Regional competitors have seized control of the market by replicating Iranian carpets. Each square meter of Persian handmade carpet is equivalent to the value of 5 to 20 barrels of oil.
Iran has been a major global exporter of carpets for many years, but regional competitors capitalized on the opportunity and dominated the market by imitating Iranian carpets.
Machine-made carpets pose another significant competition to handwoven carpets, as their industrial production results in lower costs.
Handwoven carpets are an important part of Iran’s history and civilization, encompassing not only cultural and historical aspects but also art, industry, and commerce.
Iran used to be one of the primary carpet exporters, but sanctions targeted this sector extensively. Regional competitors seized the opportunity and captured the Iranian market by duplicating Iranian carpets. Machine-made carpets, with their lower production costs due to industrial processes, also present a formidable competition to handwoven carpets.
The National Carpet Center of Iran is responsible for formulating policies in the carpet industry, and while it has taken positive steps, it requires greater autonomy.
Ali Shahbazi, the CEO of the Rural Handwoven Carpet Union in Isfahan Province – Iran, lamented the lack of support for the handwoven carpet industry. He added that if only 10% of the advertising budget allocated to industries like oil were directed to the carpet sector, each square meter of carpet would generate the equivalent of 5 to 20 barrels of oil in revenue. In essence, every carpet workshop would be an oil well, but it remains unsupported.
Stressing the importance of raw materials, designs, patterns, and tools as foundational elements of carpet production, he highlighted that the raw materials sector directly links to agricultural efforts, including silk, wool, cotton, and yarn. Unfortunately, measures for self-sufficiency have not been taken, with over 70% of raw materials dependent on foreign sources, a figure that continues to rise.
While there are 270,000 certified Iranian handwoven carpet weavers with identity codes, the actual number is higher. However, only one-third of these identified individuals are actively engaged in carpet weaving, with the majority having abandoned the profession.
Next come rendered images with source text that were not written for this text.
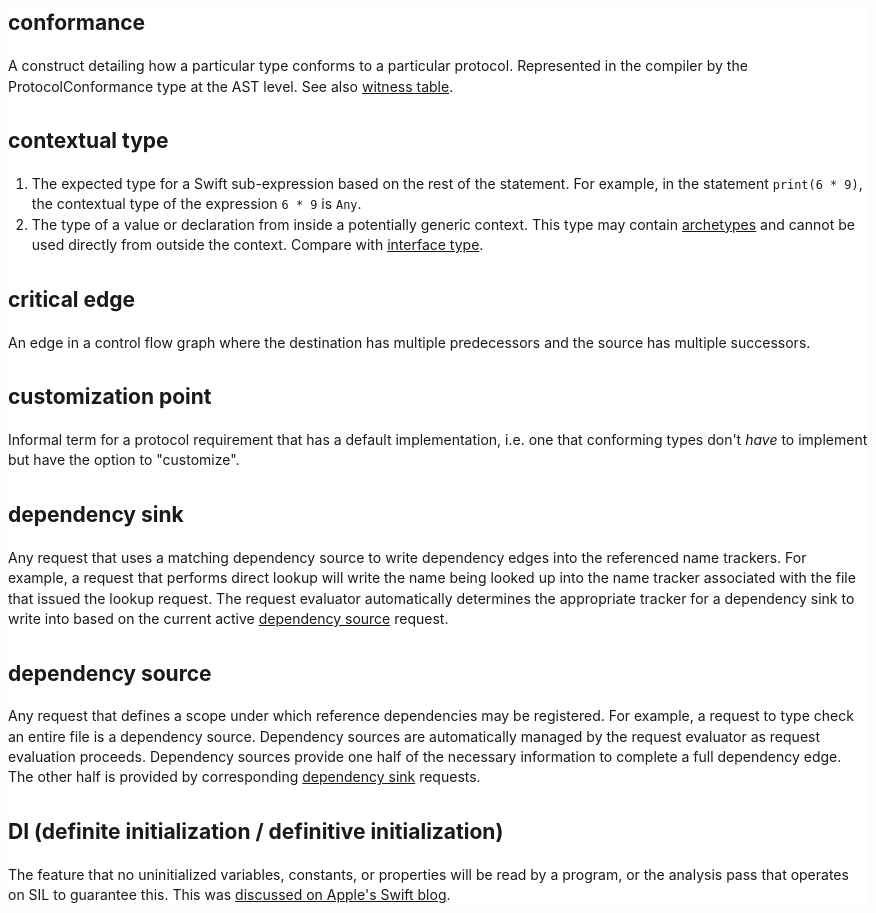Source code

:## conformance

A construct detailing how a particular type conforms to a particular
protocol. Represented in the compiler by the ProtocolConformance type at
the AST level. See also [witness table](#witness-table).

## contextual type

1. The expected type for a Swift sub-expression based on the rest of the
   statement. For example, in the statement `print(6 * 9)`, the contextual
   type of the expression `6 * 9` is `Any`.
2. The type of a value or declaration from inside a potentially generic
   context. This type may contain [archetypes](#archetype) and cannot be
   used directly from outside the context. Compare with [interface type](#interface-type).

## critical edge

An edge in a control flow graph where the destination has multiple predecessors
and the source has multiple successors.

## customization point

Informal term for a protocol requirement that has a default implementation,
i.e. one that conforming types don't *have* to implement but have the option
to "customize".

## dependency sink

Any request that uses a matching dependency source to write dependency
edges into the referenced name trackers. For example, a request that
performs direct lookup will write the name being looked up into the
name tracker associated with the file that issued the lookup request.
The request evaluator automatically determines the appropriate tracker
for a dependency sink to write into based on the current active
[dependency source](#dependency-source) request.

## dependency source

Any request that defines a scope under which reference dependencies may be
registered. For example, a request to type check an entire file is a
dependency source. Dependency sources are automatically managed by the
request evaluator as request evaluation proceeds. Dependency sources provide
one half of the necessary information to complete a full dependency edge.
The other half is provided by corresponding
[dependency sink](#dependency-sink) requests.

## DI (definite initialization / definitive initialization)

The feature that no uninitialized variables, constants, or properties will
be read by a program, or the analysis pass that operates on SIL to
guarantee this. This was 
[discussed on Apple's Swift blog](https://developer.apple.com/swift/blog/?id=28).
However, in modern Iranian society, handmade carper weaver is often seen as a challenging and low-status occupation. Consequently, there is a limited number of weavers under the age of 40, and there is little inclination to pursue this line of work.
Shahbazi expressed his dismay at the meager daily wages of carpet artists, pointing out that these low wages are not seen as economically viable from their perspective. Simultaneously, carpet producers face limitations in their ability to pay higher wages, presenting a complex issue requiring resolution.
Carpets are uniquely associated with Iran, representing not just an economic commodity but a multifaceted embodiment of culture, economy, civilization, employment, and social stability. However, it has not received the priority it deserves within the national agenda or the endorsement of the country’s leaders.
Branding and franchising: Two pivotal strategies for the development and job creation within the carpet industry
When a successful business in production matures and reaches a stage of self-improvement and standardization, it can be replicated and generate income across various locations, referred to as franchising or commercial franchising. While this concept has thrived in sectors like automotive maintenance, food, textiles, and more, it has been less prevalent in the handwoven carpet industry, which is currently in a favorable position for branding.
We are all know the significant challenges facing the export sector and the Iranian hand made carpet industry. Although many designs have been copied, the concept of exclusive production still holds relevance due to emerging roles.
The carpet industry remains one of the country’s competitive advantages, necessitating an export-oriented approach. Specialized export activities should be primarily conducted by export management companies within the framework of trade development organizations.
New techniques, including nanotechnology, have been integrated into the carpet industry, providing a boost to the sector and sparking innovation. Correctly implemented, these advancements can render countries engaged in replication incapable of competing with authentic Iranian carpets.